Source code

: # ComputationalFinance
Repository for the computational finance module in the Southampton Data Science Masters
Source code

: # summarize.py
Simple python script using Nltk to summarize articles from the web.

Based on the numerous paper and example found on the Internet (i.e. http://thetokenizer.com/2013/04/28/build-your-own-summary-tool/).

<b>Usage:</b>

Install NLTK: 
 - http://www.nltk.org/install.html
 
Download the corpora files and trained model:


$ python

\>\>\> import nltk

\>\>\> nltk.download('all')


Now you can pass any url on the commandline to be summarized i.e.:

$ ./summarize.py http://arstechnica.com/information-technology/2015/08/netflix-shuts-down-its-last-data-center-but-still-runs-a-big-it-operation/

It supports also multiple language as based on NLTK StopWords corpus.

⁂

Directions for this task: Copy the entire listing above verbatim, keeping every line and character unchanged.

The completed task:
Source code

: # ComputationalFinance
Repository for the computational finance module in the Southampton Data Science Masters
Source code

: # summarize.py
Simple python script using Nltk to summarize articles from the web.

Based on the numerous paper and example found on the Internet (i.e. http://thetokenizer.com/2013/04/28/build-your-own-summary-tool/).

<b>Usage:</b>

Install NLTK: 
 - http://www.nltk.org/install.html
 
Download the corpora files and trained model:


$ python

\>\>\> import nltk

\>\>\> nltk.download('all')


Now you can pass any url on the commandline to be summarized i.e.:

$ ./summarize.py http://arstechnica.com/information-technology/2015/08/netflix-shuts-down-its-last-data-center-but-still-runs-a-big-it-operation/

It supports also multiple language as based on NLTK StopWords corpus.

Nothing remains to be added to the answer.